Can you copy, character for character, the lines of the records below, starting at the line that contains "catalogue / barcode: US 1737999" and ending at the line that contains "name author: Wooton & Standl.", with both of those lines included?

----- Items -----

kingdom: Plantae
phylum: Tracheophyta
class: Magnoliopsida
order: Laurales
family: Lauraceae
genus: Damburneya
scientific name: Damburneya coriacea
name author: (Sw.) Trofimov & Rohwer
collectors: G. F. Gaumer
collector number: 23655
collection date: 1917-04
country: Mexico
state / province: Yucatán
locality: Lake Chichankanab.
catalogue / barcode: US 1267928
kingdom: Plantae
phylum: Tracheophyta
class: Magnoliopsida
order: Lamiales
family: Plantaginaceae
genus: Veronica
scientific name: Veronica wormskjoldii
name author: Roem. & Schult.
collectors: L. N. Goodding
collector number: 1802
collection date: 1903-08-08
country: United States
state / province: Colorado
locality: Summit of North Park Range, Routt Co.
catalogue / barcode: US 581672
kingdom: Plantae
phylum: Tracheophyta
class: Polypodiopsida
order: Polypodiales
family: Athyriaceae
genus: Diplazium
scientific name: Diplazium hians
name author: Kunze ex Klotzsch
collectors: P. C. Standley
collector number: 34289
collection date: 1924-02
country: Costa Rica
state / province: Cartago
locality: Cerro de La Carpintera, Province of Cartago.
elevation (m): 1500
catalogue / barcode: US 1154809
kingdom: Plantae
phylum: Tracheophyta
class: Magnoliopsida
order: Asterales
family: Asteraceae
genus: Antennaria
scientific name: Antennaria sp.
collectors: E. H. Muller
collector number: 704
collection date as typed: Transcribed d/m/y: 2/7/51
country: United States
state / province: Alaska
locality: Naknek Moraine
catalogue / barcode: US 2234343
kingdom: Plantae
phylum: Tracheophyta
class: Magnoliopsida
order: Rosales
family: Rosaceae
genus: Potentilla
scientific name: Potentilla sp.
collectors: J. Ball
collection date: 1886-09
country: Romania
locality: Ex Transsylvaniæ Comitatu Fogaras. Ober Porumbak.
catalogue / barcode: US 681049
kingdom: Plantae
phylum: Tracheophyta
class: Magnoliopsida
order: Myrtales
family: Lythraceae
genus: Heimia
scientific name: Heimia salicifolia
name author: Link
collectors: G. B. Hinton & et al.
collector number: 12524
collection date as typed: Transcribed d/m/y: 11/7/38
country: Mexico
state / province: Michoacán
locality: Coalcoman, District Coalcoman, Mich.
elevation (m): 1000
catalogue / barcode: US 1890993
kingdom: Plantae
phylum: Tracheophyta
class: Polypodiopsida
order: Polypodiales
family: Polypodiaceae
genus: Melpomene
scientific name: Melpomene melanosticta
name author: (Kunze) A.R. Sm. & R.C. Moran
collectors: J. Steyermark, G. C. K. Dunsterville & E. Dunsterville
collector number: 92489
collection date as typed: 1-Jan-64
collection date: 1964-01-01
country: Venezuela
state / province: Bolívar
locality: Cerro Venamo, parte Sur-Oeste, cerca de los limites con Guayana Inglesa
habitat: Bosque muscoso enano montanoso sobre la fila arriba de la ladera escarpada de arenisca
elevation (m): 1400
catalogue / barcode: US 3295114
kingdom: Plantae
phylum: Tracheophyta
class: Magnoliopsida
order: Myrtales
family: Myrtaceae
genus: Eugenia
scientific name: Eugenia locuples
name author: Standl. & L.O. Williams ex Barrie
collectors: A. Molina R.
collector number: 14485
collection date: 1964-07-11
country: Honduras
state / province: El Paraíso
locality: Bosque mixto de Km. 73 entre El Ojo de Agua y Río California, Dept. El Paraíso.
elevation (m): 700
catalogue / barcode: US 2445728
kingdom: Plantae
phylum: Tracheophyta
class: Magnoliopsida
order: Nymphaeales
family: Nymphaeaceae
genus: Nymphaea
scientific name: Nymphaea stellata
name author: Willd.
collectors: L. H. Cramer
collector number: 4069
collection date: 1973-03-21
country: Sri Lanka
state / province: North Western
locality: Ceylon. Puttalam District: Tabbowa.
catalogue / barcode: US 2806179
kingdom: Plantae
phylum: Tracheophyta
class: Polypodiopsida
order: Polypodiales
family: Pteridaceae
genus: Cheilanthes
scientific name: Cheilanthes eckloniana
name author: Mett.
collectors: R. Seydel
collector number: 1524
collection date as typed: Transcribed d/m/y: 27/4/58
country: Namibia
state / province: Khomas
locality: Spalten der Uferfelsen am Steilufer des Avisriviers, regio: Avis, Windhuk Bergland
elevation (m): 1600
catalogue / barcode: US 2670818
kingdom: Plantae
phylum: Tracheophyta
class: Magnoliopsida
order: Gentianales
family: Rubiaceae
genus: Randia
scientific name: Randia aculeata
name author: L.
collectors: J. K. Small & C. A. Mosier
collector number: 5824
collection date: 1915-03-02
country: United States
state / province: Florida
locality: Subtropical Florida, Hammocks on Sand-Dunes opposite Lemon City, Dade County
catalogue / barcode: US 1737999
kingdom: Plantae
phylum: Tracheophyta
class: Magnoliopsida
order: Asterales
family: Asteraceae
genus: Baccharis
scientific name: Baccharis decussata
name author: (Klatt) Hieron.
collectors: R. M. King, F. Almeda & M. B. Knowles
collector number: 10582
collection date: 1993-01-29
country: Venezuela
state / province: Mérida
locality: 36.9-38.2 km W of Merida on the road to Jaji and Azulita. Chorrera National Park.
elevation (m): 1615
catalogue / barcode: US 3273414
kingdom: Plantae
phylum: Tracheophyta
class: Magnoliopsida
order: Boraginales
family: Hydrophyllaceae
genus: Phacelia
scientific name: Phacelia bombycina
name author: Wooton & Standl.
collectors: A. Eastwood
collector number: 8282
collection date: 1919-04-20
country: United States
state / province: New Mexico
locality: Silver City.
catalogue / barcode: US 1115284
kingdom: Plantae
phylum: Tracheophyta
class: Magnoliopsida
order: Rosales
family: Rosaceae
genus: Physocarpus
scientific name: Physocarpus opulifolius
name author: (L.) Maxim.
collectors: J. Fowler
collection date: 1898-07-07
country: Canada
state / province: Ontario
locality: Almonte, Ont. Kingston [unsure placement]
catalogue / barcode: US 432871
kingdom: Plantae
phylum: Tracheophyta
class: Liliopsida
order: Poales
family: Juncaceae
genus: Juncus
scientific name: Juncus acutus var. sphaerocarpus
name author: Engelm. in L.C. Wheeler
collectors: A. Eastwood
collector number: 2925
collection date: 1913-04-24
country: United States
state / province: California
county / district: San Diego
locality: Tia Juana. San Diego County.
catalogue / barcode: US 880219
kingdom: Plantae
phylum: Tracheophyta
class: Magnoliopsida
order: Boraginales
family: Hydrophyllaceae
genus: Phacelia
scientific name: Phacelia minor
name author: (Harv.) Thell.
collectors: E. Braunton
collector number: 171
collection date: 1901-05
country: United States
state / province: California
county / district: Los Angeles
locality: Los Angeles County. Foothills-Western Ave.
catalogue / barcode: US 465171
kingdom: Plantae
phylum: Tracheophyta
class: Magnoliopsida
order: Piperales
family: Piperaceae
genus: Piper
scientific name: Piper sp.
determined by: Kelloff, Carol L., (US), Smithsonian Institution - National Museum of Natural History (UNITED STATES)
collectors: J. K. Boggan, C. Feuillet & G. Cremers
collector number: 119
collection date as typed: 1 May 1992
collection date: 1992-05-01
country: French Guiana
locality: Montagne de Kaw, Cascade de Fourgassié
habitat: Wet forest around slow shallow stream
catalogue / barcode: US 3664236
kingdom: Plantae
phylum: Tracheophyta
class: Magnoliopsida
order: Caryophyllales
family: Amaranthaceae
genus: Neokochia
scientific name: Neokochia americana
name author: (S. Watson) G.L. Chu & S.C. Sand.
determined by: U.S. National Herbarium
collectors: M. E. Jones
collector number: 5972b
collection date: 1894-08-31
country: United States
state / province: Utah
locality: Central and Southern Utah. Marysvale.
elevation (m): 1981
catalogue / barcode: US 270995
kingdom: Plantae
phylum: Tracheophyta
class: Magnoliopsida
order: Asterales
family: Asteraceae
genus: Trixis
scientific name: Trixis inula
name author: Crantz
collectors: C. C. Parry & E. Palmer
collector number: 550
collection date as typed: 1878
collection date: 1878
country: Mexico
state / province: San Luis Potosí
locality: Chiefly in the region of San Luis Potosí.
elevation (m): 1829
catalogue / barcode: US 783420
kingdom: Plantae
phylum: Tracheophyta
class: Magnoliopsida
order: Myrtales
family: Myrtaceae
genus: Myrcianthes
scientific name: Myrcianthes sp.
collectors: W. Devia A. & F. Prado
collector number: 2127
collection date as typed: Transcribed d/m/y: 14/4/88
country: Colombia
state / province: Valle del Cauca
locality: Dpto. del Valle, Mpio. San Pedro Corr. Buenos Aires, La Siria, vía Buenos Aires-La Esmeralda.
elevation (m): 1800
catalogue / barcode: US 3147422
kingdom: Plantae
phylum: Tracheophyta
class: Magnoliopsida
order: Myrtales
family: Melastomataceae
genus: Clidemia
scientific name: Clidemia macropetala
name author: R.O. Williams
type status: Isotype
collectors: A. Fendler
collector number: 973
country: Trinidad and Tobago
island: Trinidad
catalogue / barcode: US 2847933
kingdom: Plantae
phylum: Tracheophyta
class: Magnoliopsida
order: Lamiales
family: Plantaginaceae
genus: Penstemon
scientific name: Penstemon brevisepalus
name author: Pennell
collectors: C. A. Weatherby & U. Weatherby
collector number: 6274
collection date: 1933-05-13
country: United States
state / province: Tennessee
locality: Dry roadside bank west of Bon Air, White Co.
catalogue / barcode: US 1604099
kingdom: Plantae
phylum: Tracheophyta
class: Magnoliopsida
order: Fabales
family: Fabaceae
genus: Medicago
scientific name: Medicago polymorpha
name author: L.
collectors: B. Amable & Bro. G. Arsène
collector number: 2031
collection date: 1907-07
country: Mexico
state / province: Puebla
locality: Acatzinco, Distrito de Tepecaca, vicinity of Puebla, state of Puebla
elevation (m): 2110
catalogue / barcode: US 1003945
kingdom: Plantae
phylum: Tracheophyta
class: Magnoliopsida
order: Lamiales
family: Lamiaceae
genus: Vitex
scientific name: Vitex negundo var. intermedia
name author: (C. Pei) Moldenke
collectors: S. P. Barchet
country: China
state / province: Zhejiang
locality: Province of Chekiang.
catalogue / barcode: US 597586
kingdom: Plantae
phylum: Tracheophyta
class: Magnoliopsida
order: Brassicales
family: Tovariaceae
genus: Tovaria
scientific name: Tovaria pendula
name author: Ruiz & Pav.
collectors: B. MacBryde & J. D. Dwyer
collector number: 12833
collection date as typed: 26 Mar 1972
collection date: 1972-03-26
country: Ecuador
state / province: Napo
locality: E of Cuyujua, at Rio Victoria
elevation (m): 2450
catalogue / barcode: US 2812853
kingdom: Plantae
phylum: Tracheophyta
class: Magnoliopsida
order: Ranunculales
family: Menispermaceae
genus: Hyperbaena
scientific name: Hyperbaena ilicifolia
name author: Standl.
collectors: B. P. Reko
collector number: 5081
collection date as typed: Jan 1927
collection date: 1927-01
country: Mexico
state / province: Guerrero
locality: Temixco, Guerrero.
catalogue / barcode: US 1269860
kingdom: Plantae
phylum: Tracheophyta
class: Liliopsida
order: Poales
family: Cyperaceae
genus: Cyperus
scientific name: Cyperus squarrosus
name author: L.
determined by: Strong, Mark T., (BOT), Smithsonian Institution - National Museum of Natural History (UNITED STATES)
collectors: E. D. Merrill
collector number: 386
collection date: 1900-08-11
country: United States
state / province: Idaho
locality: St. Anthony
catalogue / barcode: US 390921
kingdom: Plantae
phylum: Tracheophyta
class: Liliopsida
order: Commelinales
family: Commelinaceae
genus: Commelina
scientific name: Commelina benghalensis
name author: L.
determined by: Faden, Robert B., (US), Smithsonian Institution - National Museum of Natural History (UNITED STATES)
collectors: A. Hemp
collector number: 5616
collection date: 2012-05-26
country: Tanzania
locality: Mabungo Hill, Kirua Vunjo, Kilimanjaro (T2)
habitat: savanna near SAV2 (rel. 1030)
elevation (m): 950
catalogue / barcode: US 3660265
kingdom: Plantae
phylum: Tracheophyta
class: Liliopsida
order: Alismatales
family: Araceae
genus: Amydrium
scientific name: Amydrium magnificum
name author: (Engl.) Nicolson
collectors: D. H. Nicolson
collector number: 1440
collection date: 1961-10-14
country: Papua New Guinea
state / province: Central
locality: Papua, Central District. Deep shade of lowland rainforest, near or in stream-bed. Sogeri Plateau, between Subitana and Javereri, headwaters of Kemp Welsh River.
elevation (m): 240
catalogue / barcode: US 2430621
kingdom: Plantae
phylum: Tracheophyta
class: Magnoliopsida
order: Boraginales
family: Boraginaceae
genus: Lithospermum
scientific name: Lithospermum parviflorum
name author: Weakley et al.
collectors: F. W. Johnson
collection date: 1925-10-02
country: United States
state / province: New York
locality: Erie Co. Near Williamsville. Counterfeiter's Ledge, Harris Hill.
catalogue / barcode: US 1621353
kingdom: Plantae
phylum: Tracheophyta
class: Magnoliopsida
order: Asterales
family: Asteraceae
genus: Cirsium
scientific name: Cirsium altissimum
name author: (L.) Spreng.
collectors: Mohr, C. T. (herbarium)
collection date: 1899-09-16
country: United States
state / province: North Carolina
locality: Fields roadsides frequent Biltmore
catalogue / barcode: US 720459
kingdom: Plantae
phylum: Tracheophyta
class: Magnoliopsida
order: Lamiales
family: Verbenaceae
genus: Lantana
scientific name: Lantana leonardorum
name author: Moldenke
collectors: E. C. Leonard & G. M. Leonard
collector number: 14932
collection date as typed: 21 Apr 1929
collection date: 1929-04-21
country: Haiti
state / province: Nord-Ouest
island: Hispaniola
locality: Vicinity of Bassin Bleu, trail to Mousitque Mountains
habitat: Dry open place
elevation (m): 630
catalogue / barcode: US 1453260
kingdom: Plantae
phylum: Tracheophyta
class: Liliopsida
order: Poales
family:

-----

__Exercise output__.
catalogue / barcode: US 1737999
kingdom: Plantae
phylum: Tracheophyta
class: Magnoliopsida
order: Asterales
family: Asteraceae
genus: Baccharis
scientific name: Baccharis decussata
name author: (Klatt) Hieron.
collectors: R. M. King, F. Almeda & M. B. Knowles
collector number: 10582
collection date: 1993-01-29
country: Venezuela
state / province: Mérida
locality: 36.9-38.2 km W of Merida on the road to Jaji and Azulita. Chorrera National Park.
elevation (m): 1615
catalogue / barcode: US 3273414
kingdom: Plantae
phylum: Tracheophyta
class: Magnoliopsida
order: Boraginales
family: Hydrophyllaceae
genus: Phacelia
scientific name: Phacelia bombycina
name author: Wooton & Standl.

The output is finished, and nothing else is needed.